Faridi.


Namanya Faridi.

Aku suka sekali menatapnya, Bukan karena ketampanannya. Tapi karena dia menarik untuk di pandangi tanpa pernah bosan sedikitpun. Aku takut, jangan-jangan aku tidak profesional dalam mengelola hati ku sendiri. Sehingga, begitu melihat laki-laki yang menarik hati, aku langsung mengagumi. Tuhan, maafkan aku. Tapi, makhluk ini sungguh indah di mata ku.

Dia baik, dan dia humoris. Bukankah itu yang aku suka selama ini?

Aku sering jatuh cinta dengan orang yang bahkan belum aku kenalpun. aku sudah mampu untuk jatuh cinta. Bagaimana dengan yang bertemu setiap hari. Bukankah cinta itu datangnya dari seringnya kita bertemu. Yup, kali ini aku jatuh cinta [lagi] tapi dengan orang yang berbeda. Bolehkah itu aku lakukan.

Aku tak tahu, apakah dia juga mempunyai kekasih atau belum. Aku tak peduli, selama dia belum menikah dan selama dia belum bisa untuk berkomitmen dengan seseorang, memangnya aku tak boleh untuk jatuh cinta dengannya? Memangnya aku tak boleh mengharapkan lebih dari sekedar cinta saja. Akukan manusia, aku juga punya hak dan porsi yang sama dengan kekasihnya [mungkin].

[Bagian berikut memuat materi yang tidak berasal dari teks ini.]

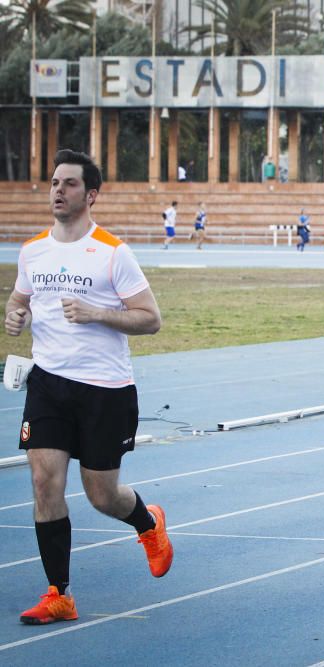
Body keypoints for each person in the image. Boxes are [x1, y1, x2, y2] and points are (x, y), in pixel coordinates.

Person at [4, 149, 173, 625]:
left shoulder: (113, 252)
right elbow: (20, 302)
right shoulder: (34, 249)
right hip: (49, 385)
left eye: (69, 183)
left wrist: (99, 312)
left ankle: (148, 522)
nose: (58, 190)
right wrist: (16, 315)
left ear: (91, 194)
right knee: (43, 482)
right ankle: (59, 593)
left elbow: (151, 320)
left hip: (105, 389)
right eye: (54, 183)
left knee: (103, 495)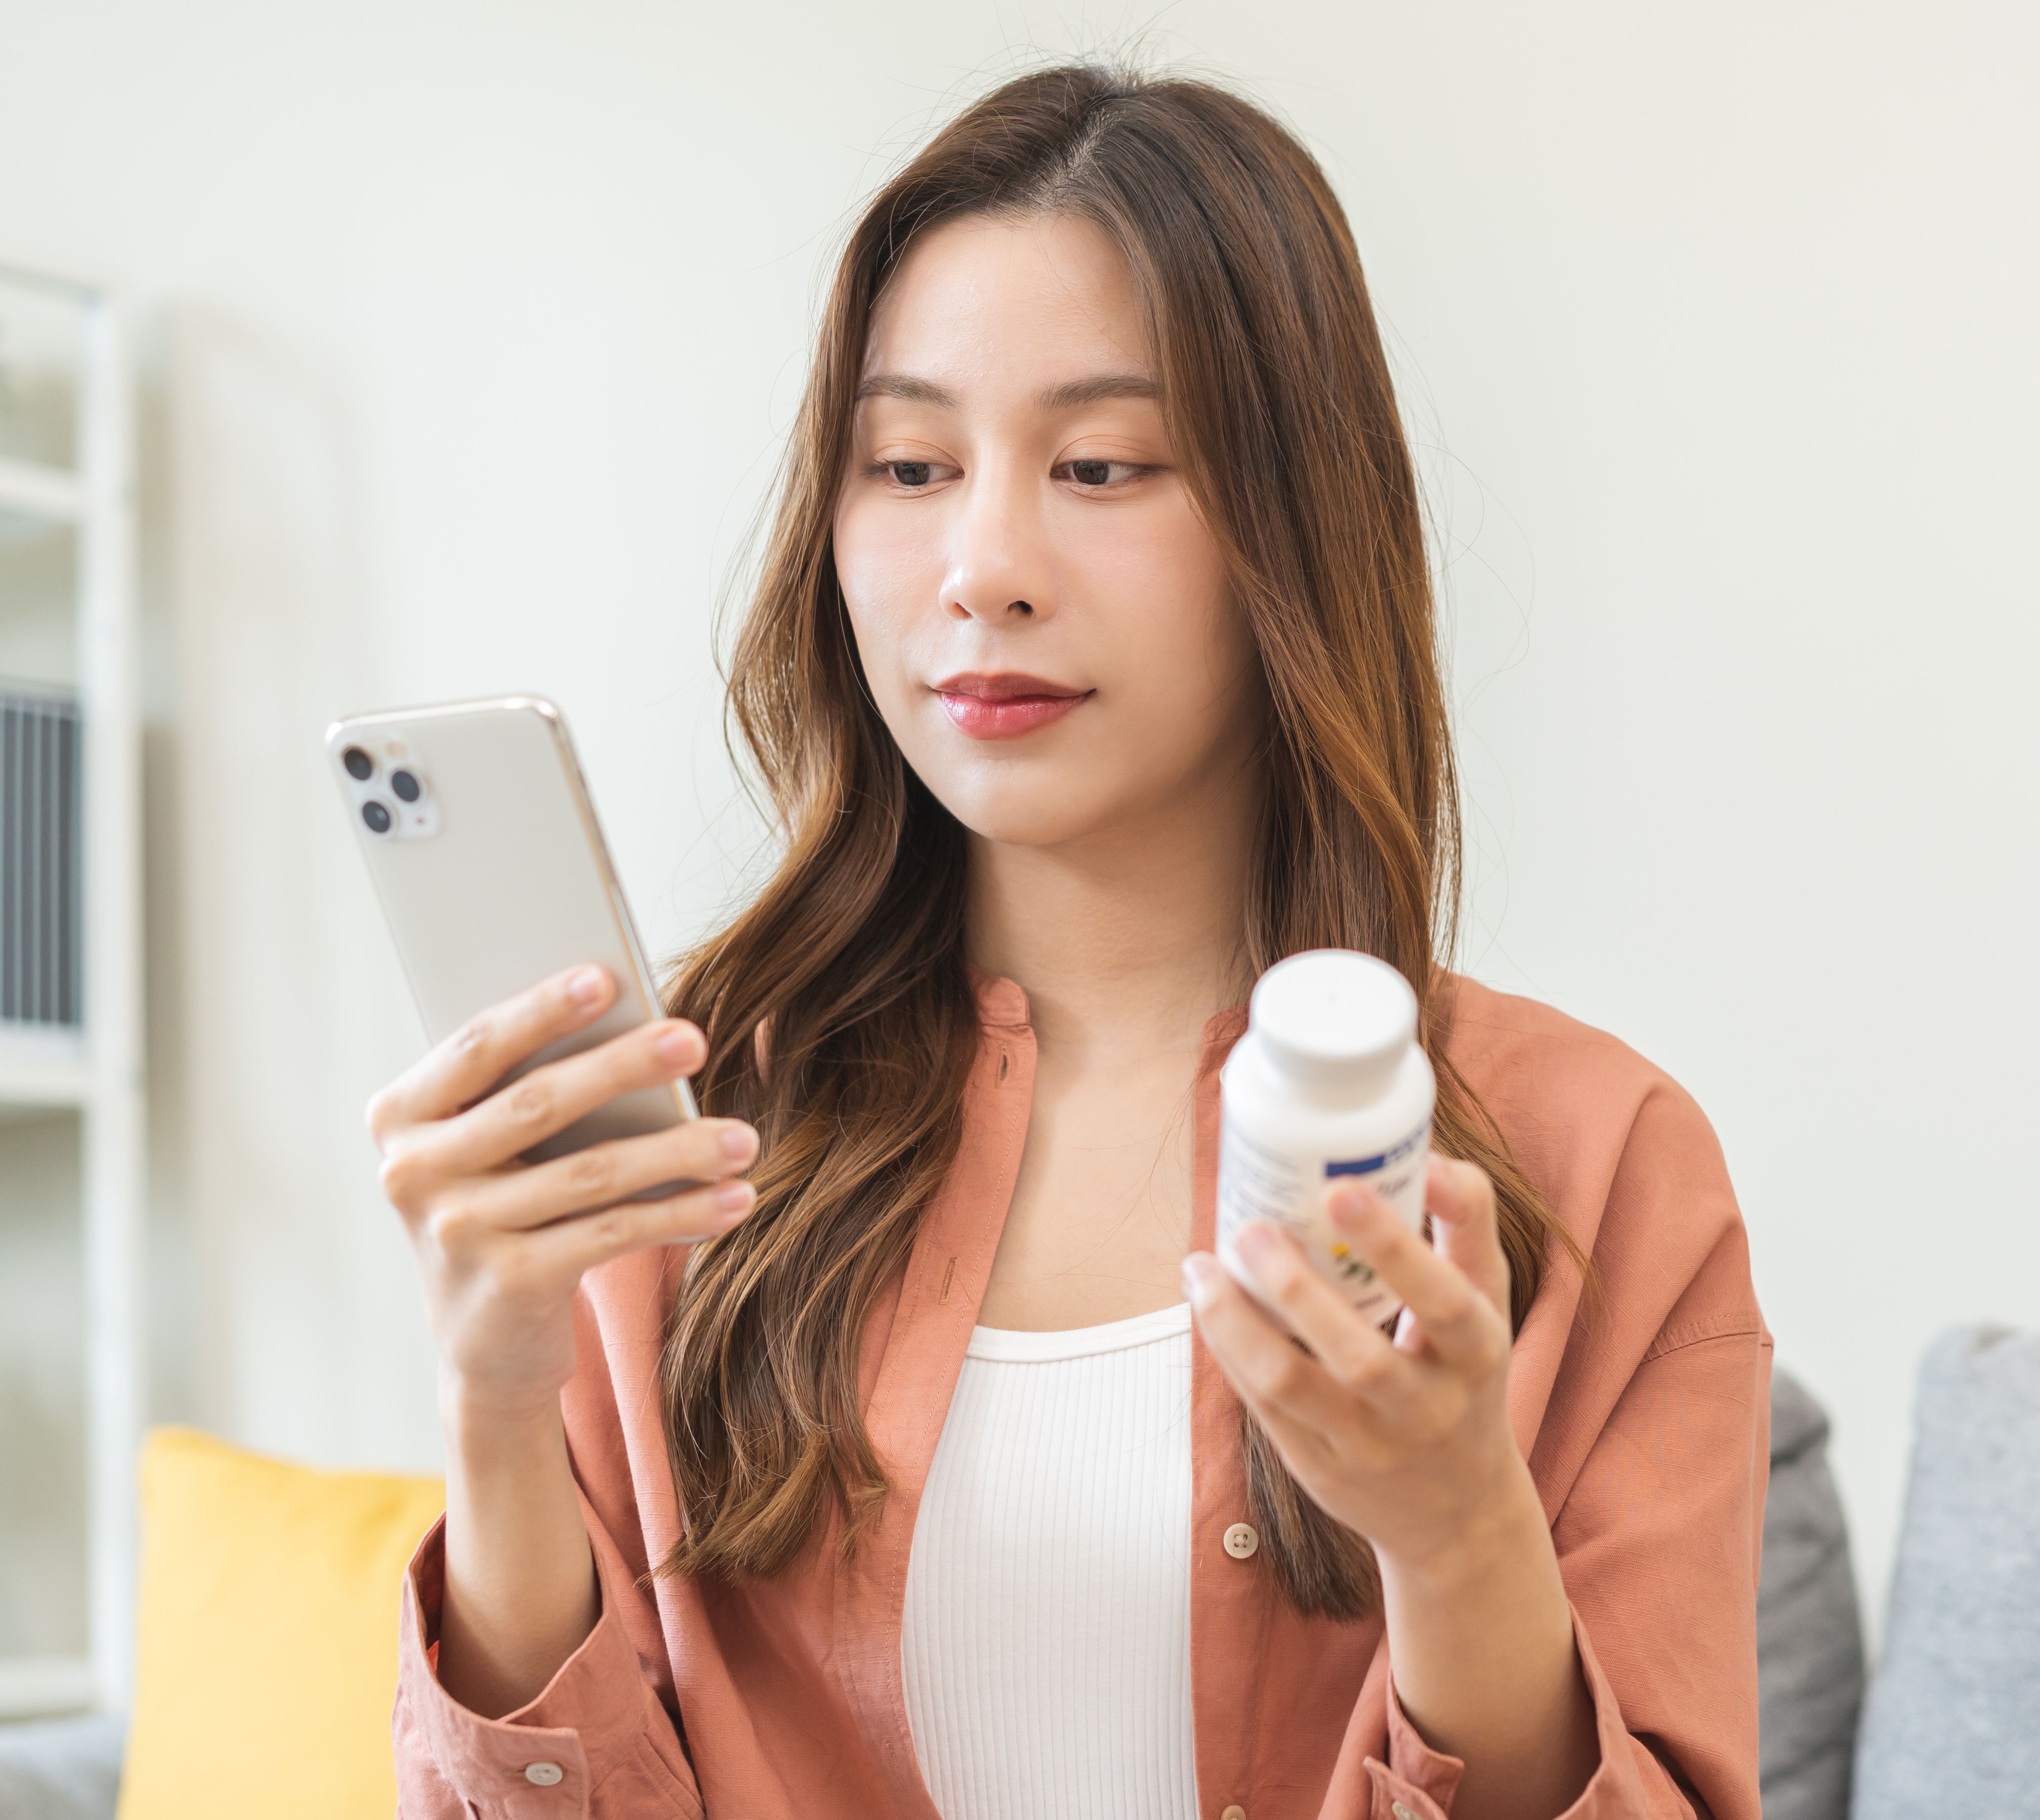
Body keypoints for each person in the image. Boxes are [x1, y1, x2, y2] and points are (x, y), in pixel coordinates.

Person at [374, 62, 1766, 1820]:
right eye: (907, 464)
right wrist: (492, 1415)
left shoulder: (1598, 1163)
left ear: (1293, 524)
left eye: (1100, 463)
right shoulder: (684, 1128)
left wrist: (1459, 1534)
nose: (983, 564)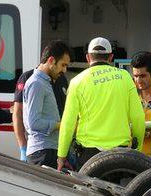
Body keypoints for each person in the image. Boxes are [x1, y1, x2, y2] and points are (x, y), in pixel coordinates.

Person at [57, 37, 145, 171]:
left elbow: (68, 122)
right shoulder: (125, 77)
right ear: (111, 57)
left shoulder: (77, 82)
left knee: (86, 191)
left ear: (87, 57)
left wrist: (61, 156)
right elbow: (138, 117)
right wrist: (137, 148)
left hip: (88, 153)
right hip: (119, 152)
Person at [13, 44, 69, 161]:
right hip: (42, 151)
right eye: (63, 65)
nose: (64, 70)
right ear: (51, 60)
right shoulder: (36, 83)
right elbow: (34, 123)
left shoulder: (45, 81)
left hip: (50, 149)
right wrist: (61, 125)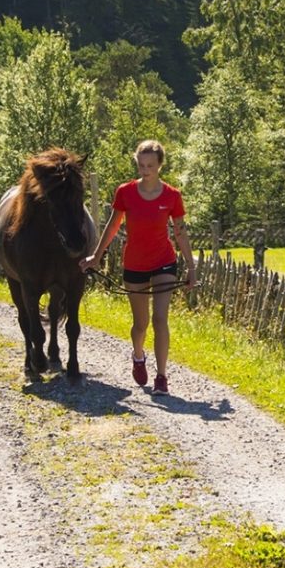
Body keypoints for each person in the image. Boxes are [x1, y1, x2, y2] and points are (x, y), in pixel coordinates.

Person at [80, 139, 195, 395]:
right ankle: (138, 355)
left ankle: (162, 377)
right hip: (135, 264)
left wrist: (191, 266)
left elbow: (181, 232)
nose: (145, 170)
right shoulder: (126, 192)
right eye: (141, 165)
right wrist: (96, 257)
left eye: (150, 166)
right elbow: (112, 226)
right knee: (140, 323)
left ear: (159, 166)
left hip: (164, 262)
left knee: (160, 318)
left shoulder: (172, 196)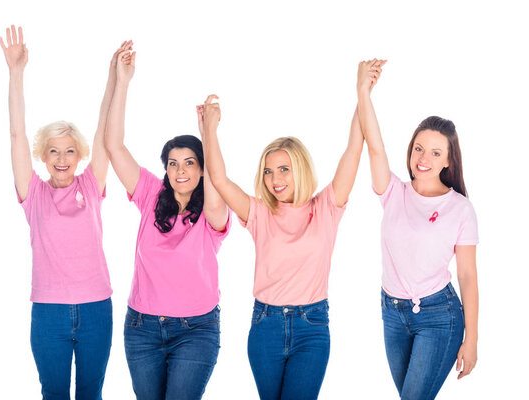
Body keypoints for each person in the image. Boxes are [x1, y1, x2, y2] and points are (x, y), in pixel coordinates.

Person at [199, 64, 381, 399]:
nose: (275, 179)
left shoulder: (325, 208)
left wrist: (362, 93)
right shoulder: (259, 212)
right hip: (265, 325)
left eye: (284, 169)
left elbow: (354, 149)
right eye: (268, 171)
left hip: (311, 328)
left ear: (300, 168)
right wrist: (209, 128)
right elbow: (220, 180)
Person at [0, 25, 126, 399]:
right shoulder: (33, 193)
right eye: (53, 151)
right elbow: (16, 135)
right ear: (43, 154)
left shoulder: (90, 185)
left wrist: (114, 78)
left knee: (91, 392)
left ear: (79, 155)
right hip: (49, 314)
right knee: (53, 393)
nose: (61, 158)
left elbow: (106, 131)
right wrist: (16, 73)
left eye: (69, 150)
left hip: (95, 310)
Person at [103, 43, 231, 400]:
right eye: (173, 163)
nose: (180, 170)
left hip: (196, 329)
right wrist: (123, 81)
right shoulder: (149, 193)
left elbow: (218, 182)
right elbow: (114, 146)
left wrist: (209, 130)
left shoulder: (212, 211)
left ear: (202, 168)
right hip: (142, 328)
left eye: (190, 162)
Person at [357, 59, 479, 400]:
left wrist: (472, 338)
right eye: (419, 148)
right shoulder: (394, 192)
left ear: (447, 161)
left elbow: (467, 275)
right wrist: (363, 92)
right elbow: (375, 145)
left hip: (440, 316)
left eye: (435, 152)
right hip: (392, 313)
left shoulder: (460, 209)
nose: (423, 157)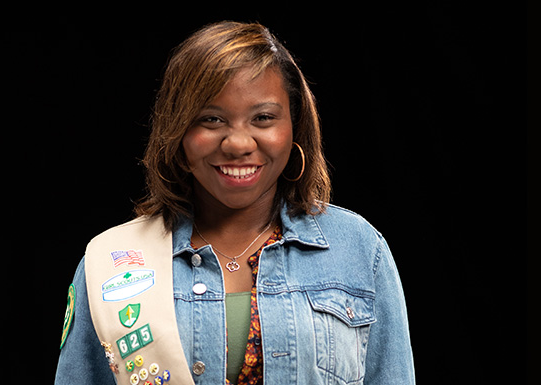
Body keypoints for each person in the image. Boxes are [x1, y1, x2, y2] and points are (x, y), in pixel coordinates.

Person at [55, 21, 415, 385]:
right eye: (211, 119)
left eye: (263, 118)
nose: (238, 143)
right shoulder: (111, 262)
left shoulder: (358, 249)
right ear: (177, 130)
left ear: (294, 127)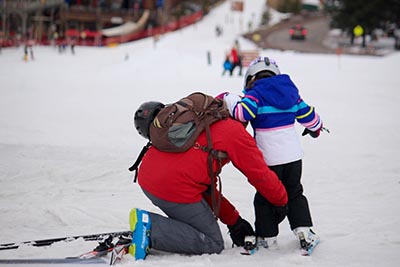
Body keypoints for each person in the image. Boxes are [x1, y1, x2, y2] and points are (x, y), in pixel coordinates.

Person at [128, 100, 288, 259]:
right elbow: (259, 174)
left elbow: (205, 187)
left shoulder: (199, 119)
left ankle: (154, 228)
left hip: (150, 178)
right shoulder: (233, 132)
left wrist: (234, 221)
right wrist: (281, 200)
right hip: (173, 187)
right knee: (212, 242)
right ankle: (150, 228)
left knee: (195, 225)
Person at [222, 56, 323, 251]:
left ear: (251, 77)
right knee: (294, 192)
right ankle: (304, 230)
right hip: (293, 157)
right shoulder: (292, 95)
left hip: (268, 159)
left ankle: (266, 236)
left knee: (265, 195)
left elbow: (243, 113)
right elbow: (311, 118)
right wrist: (317, 128)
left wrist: (229, 99)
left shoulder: (256, 94)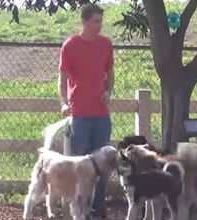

Bodoh amat dengan perkataan orang. Selama kita bahagia dan tidak terlalu menyakiti orang lain, kenapa harus takut. Nggak perlu takut, mereka bukan Tuhan yang suka menghaakimi seenaknya tanpa melihat fakta yang sebenarnya.

Faridi.

Satu nama telah tertancap dan tersimpan di dalam hati ku. Tak mungkin aku bersikap berlebihan dengannya. Aku akan berprilaku biasa saja. Selama tidak menimbulkan kecurigaan yang berlebihan.

Hei, siapa bilang aku tidak pernah jatuh cinta.

Aku manusia, aku normal. Tentu aku juga ingin sama seperti kalian semua. Jatuh cinta, di sayangi dengan sepenuh hati dan di beri pengertian tentang segala hal. Hanya saja, aku tidak seperti orang kebanyakan. Mungkin mereka pikir aku jomblo, memang benar itu. Jomblo ataupun tidak, menurut ku sama saja. Sering galau tak jelas, sering senyum-senyum yang juga tak jelas asal-usulnya. Ternyata, orang jomblo menurut hemat ku, lebih sering galau. Melihat sesuatu di depat mata yang romantis dikit baper, mewek, merengek. Dan bagi mereka, kalau yang belum pernah mengalami jomblo, mungkin tidak akan pernah tahu bagaimana rasanya seperti itu. Jomblo itu menyedihkan sekali, sering jadi ejekan, sering jadi candaan yang tak pantas untuk di bicarakan seperti itu. Meskipun begitu, harus bagaimana lagi. yang terpenting, tetap menjaga akhlak sebaik mungkin, mempersiap diri juga sebaik mungkin, sampai ada yang menjemput untuk mengahalkan dan membawa kabar gembira untuk sama-sama membangun fondasi untuk akhirat agar kelak mendapatkan surga yang di inginkan.